- [Task data]:
= Beginning of Section =

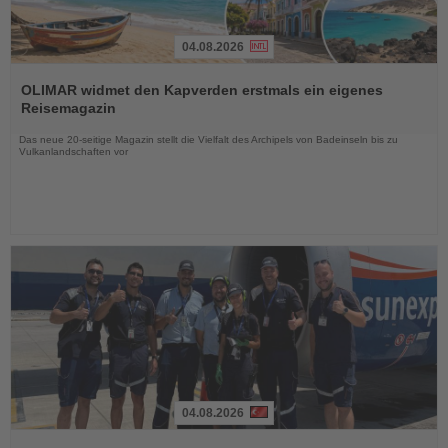
04.08.2026
Lesen
Sie
OLIMAR widmet den Kapverden erstmals ein eigenes
die
Reisemagazin
Nachrichten
Das neue 20-seitige Magazin stellt die Vielfalt des Archipels von Badeinseln bis zu
Vulkanlandschaften vor
04.08.2026
Lesen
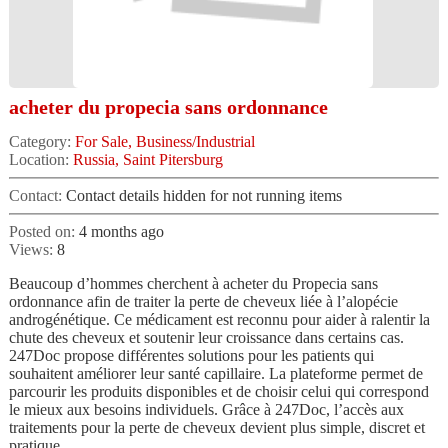
acheter du propecia sans ordonnance
Category:
For Sale, Business/Industrial
Location:
Russia, Saint Pitersburg
Contact:
Contact details hidden for not running items
Posted on:
4 months ago
Views:
8
Beaucoup d’hommes cherchent à acheter du Propecia sans
ordonnance afin de traiter la perte de cheveux liée à l’alopécie
androgénétique. Ce médicament est reconnu pour aider à ralentir la
chute des cheveux et soutenir leur croissance dans certains cas.
247Doc propose différentes solutions pour les patients qui
souhaitent améliorer leur santé capillaire. La plateforme permet de
parcourir les produits disponibles et de choisir celui qui correspond
le mieux aux besoins individuels. Grâce à 247Doc, l’accès aux
traitements pour la perte de cheveux devient plus simple, discret et
pratique.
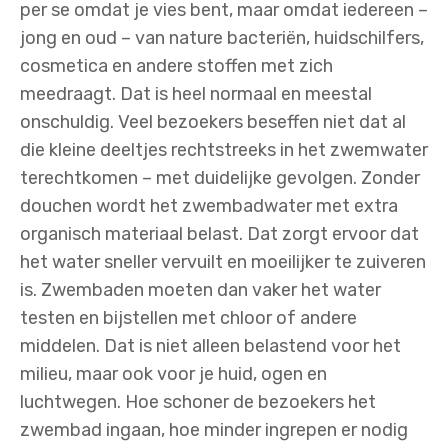
per se omdat je vies bent, maar omdat iedereen –
jong en oud – van nature bacteriën, huidschilfers,
cosmetica en andere stoffen met zich
meedraagt. Dat is heel normaal en meestal
onschuldig. Veel bezoekers beseffen niet dat al
die kleine deeltjes rechtstreeks in het zwemwater
terechtkomen – met duidelijke gevolgen. Zonder
douchen wordt het zwembadwater met extra
organisch materiaal belast. Dat zorgt ervoor dat
het water sneller vervuilt en moeilijker te zuiveren
is. Zwembaden moeten dan vaker het water
testen en bijstellen met chloor of andere
middelen. Dat is niet alleen belastend voor het
milieu, maar ook voor je huid, ogen en
luchtwegen. Hoe schoner de bezoekers het
zwembad ingaan, hoe minder ingrepen er nodig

= End of Section =

Out of the material above, output word for word the line with "terechtkomen – met", the line with "testen en bijstellen met chloor of andere", and all lines between them, with nothing else.

- [Response to the exercise]:
terechtkomen – met duidelijke gevolgen. Zonder
douchen wordt het zwembadwater met extra
organisch materiaal belast. Dat zorgt ervoor dat
het water sneller vervuilt en moeilijker te zuiveren
is. Zwembaden moeten dan vaker het water
testen en bijstellen met chloor of andere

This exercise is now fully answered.